[start of Selected extract]

Those blue guys are not aliens; they’re members of Blue Man Group, bringing their energy and enigma to Denver
It’s 10 minutes to show time at a performance of Blue Man Group, and the noise in the theatre is so loud that the audience seems more like a group of revelers at a party than spectators in a theatre. People are boisterous, anticipation is high, the buzz is electric. By the time the Blue Men appear, the audience is screaming with delight.
It’s a scene repeated most nights in New York, Boston, Chicago, Orlando, Vegas and wherever Blue Man Group is appearing. How often do you see theatre audiences so revved up at the end of most shows, let alone before one has even begun? The decibel level rises as the evening goes on. By the end, the atmosphere is euphoric.
The Blue Man Group experience is unique and not confined to the United States. There are or have been productions in Tokyo, Toronto, and numerous European cities including Berlin, London, and Amsterdam. Millions of people of all ages and nationalities have seen the show, and countless numbers are repeat visitors. Although the off-Broadway production has been around since 1991, the demand for it is still strong and Blue Man Group has heeded the call with this, its first national tour—a tour that features a combination of the Blue Men’s most popular pieces with fresh material created exclusively for this iteration.
Why all the excitement?
It’s impossible to say exactly. Blue Man Group is totally off the grid—a contemporary comedic piece, performed by three silent, bald-and-blue characters who engage in a variety of set pieces ranging from primitive to sophisticated that combine music, comedy, science, technology and mind-boggling creativity. Just as in old-time vaudeville, they have something for everyone.
“We’ve done surveys to figure out who our audience is, and we’ve found that our demographic ranges from eight to 85 years old,” says Puck Quinn, creative director of character development and appearances. “That’s when we know we’re doing something right. A kid can come to the show and just enjoy the rhythm or the mess or the colors or the spectacle. Adults can come and do the exact same thing, but they might also come away with something to think about. When we do our work well, the show succeeds on multiple levels.”
Amid the riot of colors and music, the eating and flying food, are the LED screens displaying sometimes silly, sometimes witty, sometimes thought-provoking messages. There also is a sonorous pre-recorded voice guiding the audience through clever set pieces about a variety of topics such as modern plumbing, technology and choreography.

[end of Selected extract]
[start of Dataset records]

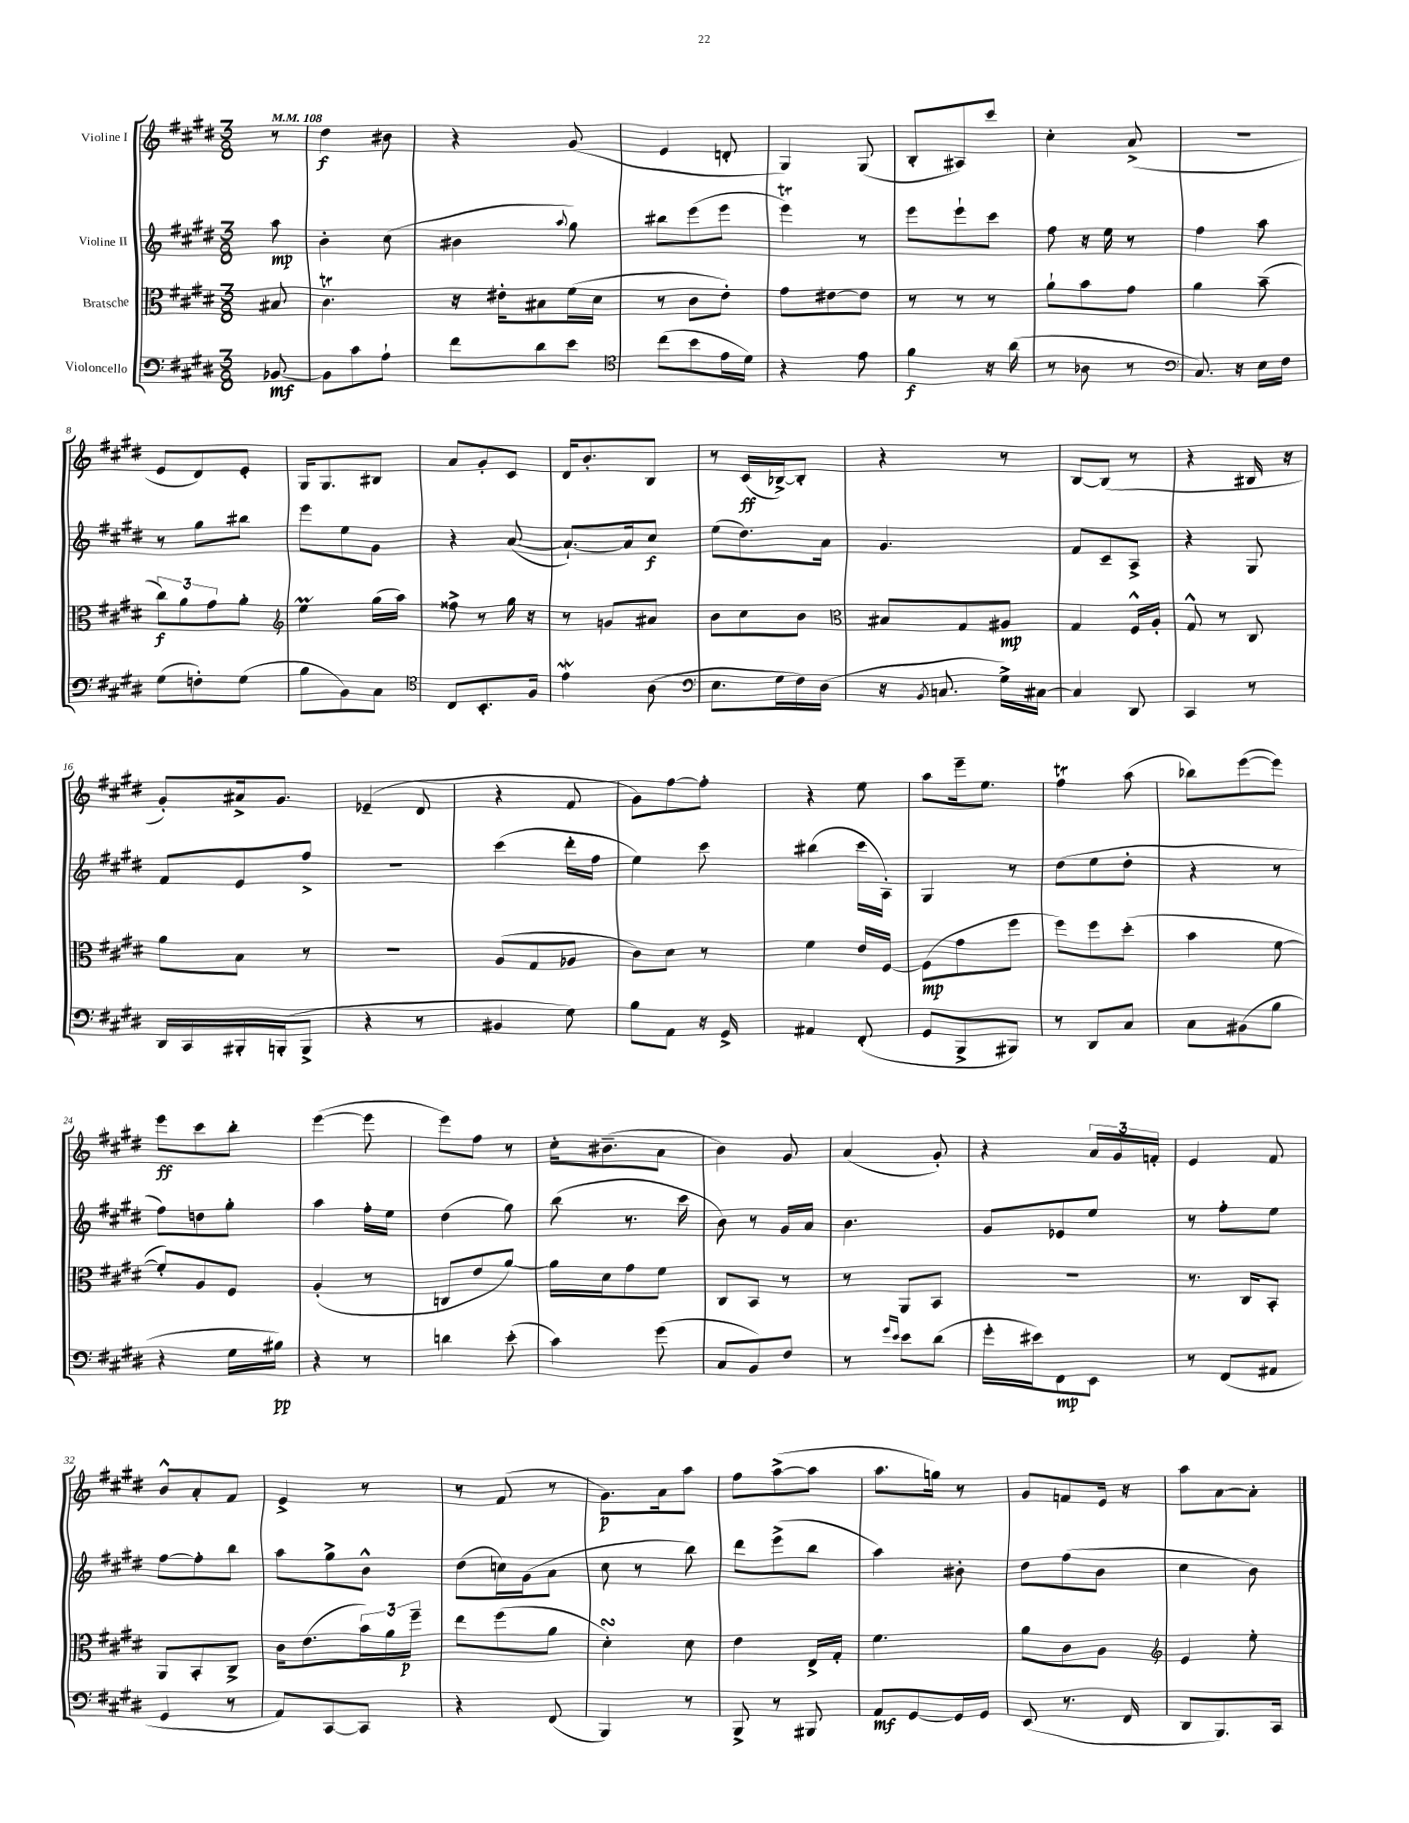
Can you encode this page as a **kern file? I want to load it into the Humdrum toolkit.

**kern	**kern	**kern	**kern
*staff4	*staff3	*staff2	*staff1
*clefF4	*clefC3	*clefG2	*clefG2
*k[f#c#g#d#]	*k[f#c#g#d#]	*k[f#c#g#d#]	*k[f#c#g#d#]
*M3/8	*M3/8	*M3/8	*M3/8
*MM108	*MM108	*MM108	*MM108
[8BB-/	8B#/	8aa\	8r
=	=	=	=
8BB-\]L	4.c#\	4b'\	4dd#\
8c#\	.	.	.
8A`\J	.	(8cc#\	8b#\
=	=	=	=
8f#\L	16r	4b#\	4r
.	16e#'\LK	.	.
8d#\	8B#\	.	.
.	.	8qqaa/	.
8e\J	(16f#\L	8gg#\)	(8g#/
.	16d#\JJ	.	.
=	=	=	=
*clefC4	*	*	*
(8cc#\L	8r	8bb#\L	4e/
8b\	8c#\L	(8eee\	.
16e\L	8e'\J)	8eee\J	8d'/
16d#\JJ)	.	.	.
=	=	=	=
4r	8g#\L	4eee\)	4G#/)
.	[8e#\	.	.
8e\	8e#\]J	8r	(8G#/
=	=	=	=
4f#\	8r	8eee\L	8B'/L
.	8r	8eee`\	8A#/)
16r	8r	8ccc#\J	8ccc#/J
(16a\	.	.	.
=	=	=	=
8r	8a`\L	8ff#\	4cc#'\
8A-\	8b\	16r	.
.	.	16ee\	.
8r	8g#\J	8r	(8a^/
=	=	=	=
*clefF4	*	*	*
8.C#/)	4a\	4ff#\	4.r
16r	.	.	.
16E\LL	(8b~\	8aa\	.
16F#\JJ	.	.	.
=	=	=	=
(8G#\L	12cc#\L)	8r	8e/L
.	12a\	.	.
8F'\)	.	8gg#\L	8d#/)
.	12g#\	.	.
(8G#\J	8a'\J	8bb#\J	8e'/J
=	=	=	=
*	*clefG2	*	*
8B\L	4ee\	8eee\L	16G#/LK
.	.	.	8.G#/
8BB\)	.	8ee\	.
8C#\J	(16gg#\LL	8g#\J	8B#/J
.	16aa\JJ)	.	.
=	=	=	=
*clefC4	*	*	*
8C#/L	8ff##^\	4r	8a/L
8.BB'/	8r	.	8g#'/
.	16gg#\	([8a/	8c#/J
16F#/Jk	16r	.	.
=	=	=	=
4e\	8r	8.a`/_L)	16d#/LK
.	.	.	8.b'/
.	8g/L	.	.
.	.	16a/]k	.
(8A\	8a#/J	8cc#/J	8B/J
=	=	=	=
*clefF4	*	*	*
8.E\L	8b\L	(8ee\L	8r
.	8cc#\	8.dd#\)	(16c#/LL
16G#\L	.	.	[16B-^/J)
16F#\)	8b\J	.	8B-'/]J
(16D#\JJ	.	16a\Jk	.
=	=	=	=
*	*clefC3	*	*
16r	8B#/L	4.g#/	4r
8qBB/	.	.	.
8.C/	.	.	.
.	8G#/	.	.
16G#^\LL)	8A#/J	.	8r
[16C#\JJ	.	.	.
=	=	=	=
4C#/]	4G#/	8f#/L	[8B/L
.	.	8c#~/	(8B/]J
8DD#/	16F#^^/LL	8A^/J	8r
.	16A'/JJ	.	.
=	=	=	=
4CC#/	8G#^^/	4r	4r
.	8r	.	.
8r	8C#/	8G#/	16B#/
.	.	.	16r
=	=	=	=
16DD#/LL	8a\L	8f#/L	8g#'/L)
16CC#/	.	.	.
16BBB#'/	8B\J	8e/	16a#^/k
(16BBB'/J	.	.	8.g#/J
8BBB^/J	8r	8ff#^/J	.
=	=	=	=
4r	4.r	4.r	(4e-~/
8r	.	.	8d#/
=	=	=	=
4BB#/	(8A/L	(4ccc#\	4r
.	8G#/	.	.
8G#\)	8A-/J	16ddd#'\LL	8f#/
.	.	16ff#\JJ	.
=	=	=	=
8B\L	8c#\L)	4ee\)	8g#\L)
8AA\J	8d#\J	.	[8ff#\
16r	8r	8ccc#\	8ff#'\]J
16GG#^/	.	.	.
=	=	=	=
4AA#/	4f#\	(4bb#\	4r
(8FF#'/	16e/LL	16ccc#\LL	8ee\
.	[16F#/JJ	16A'\JJ)	.
=	=	=	=
8GG#/L	(8F#\]L	4G#/	8aa\L
8BBB^/	8g#\	.	16eee~\k
.	.	.	8.ee\J
8BBB#/J)	8ff#\J	8r	.
=	=	=	=
8r	8ff#\L)	(8dd#\L	4ff#\
8DD#/L	8ff#\	8ee\	.
8C#/J	(8dd#'\J	8dd#'\J	(8aa\
=	=	=	=
8C#\L	4b\	4r	8bb-\L)
(8BB#\	.	.	([8eee\
8B\J	[8f#\	8r	8eee\]J)
=	=	=	=
4r	8f#'/]L)	8ff#\L)	8eee\L
.	8A/	8dd\	8ccc#\
16G#\LL	8F#/J	8gg#'\J	8bb'\J
16B#\JJ)	.	.	.
=	=	=	=
4r	(4A'/	4aa\	([4eee\
8r	8r	16ff#'\LL	8eee\]
.	.	16ee\JJ	.
=	=	=	=
4d\	8C/L	(4dd#\	8eee\L)
.	8e/	.	8ff#\J
(8e'\	[8a/J)	8gg#\)	8r
=	=	=	=
4c#\)	16a\]LL	(8bb\	16cc#'\LK
.	16d#\J	.	(8.b#~\
.	8g#\	8.r	.
(8g#\	8f#\J	.	8a\J
.	.	16ccc#\	.
=	=	=	=
8C#/L	8C#/L	8b\)	4b\)
8BB/)	8BB/J	8r	.
8F#/J	8r	16g#/LL	8g#/
.	.	16a/JJ	.
=	=	=	=
8r	8r	4.b\	(4a/
16qqg#/LL	.	.	.
16qqe/JJ	.	.	.
8e\L	8AA/L	.	.
(8d#\J	8BB/J	.	8g#'/)
=	=	=	=
16g#'\LL	4.r	8g#/L	4r
16e#\J)	.	.	.
8FF#\	.	8e-/	.
8EE\J	.	8ee/J	24a/LL
.	.	.	24g#/
.	.	.	24f'/JJ
=	=	=	=
8r	8.r	8r	4e/
(8FF#/L	.	8ff#'\L	.
.	16C#/LK	.	.
8AA#/J	8BB'/J	8ee\J	8f#/
=	=	=	=
4GG#/	8AA/L	[8ff#\L	8b^^/L
.	8BB'/	8ff#'\]	8a'/
8r	8C#^/J	8bb\J	8f#/J
=	=	=	=
8AA/L)	16c#\LK	8aa\L	4e^/
.	(8.e\	.	.
[8CC#/	.	8gg#^\	.
8CC#/]J	24b\L)	8b^^\J	8r
.	24a\	.	.
.	24ff#~\JJ	.	.
=	=	=	=
4r	8ee\L	(8dd#\L	8r
.	(8ff#\	16cc\L)	(8f#/
.	.	(16g#\J	.
(8FF#/	8a\J	8a\J	8r
=	=	=	=
4BBB/)	4d#'\)	8cc#\	8.g#\L)
.	.	8r	.
.	.	.	16a\k
8r	8d#\	8bb\)	8aa\J
=	=	=	=
8BBB^/	4e\	8ddd#\L	8ff#\L
8r	.	(8eee^\	([8aa^\
8BBB#/	16E^/LL	8bb\J	8aa\]J
.	16G#'/JJ	.	.
=	=	=	=
8AA/L	4.f#\	4aa\)	8.aa\L
[8GG#/	.	.	.
.	.	.	16gg\Jk)
16GG#/]L	.	8b#'\	8r
16GG#/JJ	.	.	.
=	=	=	=
(8EE/	8a\L	8dd#\L	8g#/L
8.r	8c#\	(8ff#\	8f/
.	8A\J	8b\J	16e/Jk
16FF#/	.	.	16r
=	=	=	=
*	*clefG2	*	*
8DD#/L	4e/	4cc#\	8aa\L
8.BBB/)	.	.	[8a\
.	8ee'\	8b\)	8a'\]J
16CC#/Jk	.	.	.
==	==	==	==
*-	*-	*-	*-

[end of Dataset records]

§ Exercises to complete
1. Answer these questions about the Blue Man Group article:
(a) Since what year has the off-Broadway production been running?
(b) What age range did the group's audience surveys find?
(c) What is Puck Quinn's job title?
2. Pick out every line of the data items that contains the string "kern". Case counts.

§ Answers provided
1.
(a) 1991
(b) From eight to 85 years old
(c) Creative director of character development and appearances

2.
Can you encode this page as a **kern file? I want to load it into the Humdrum toolkit.
**kern	**kern	**kern	**kern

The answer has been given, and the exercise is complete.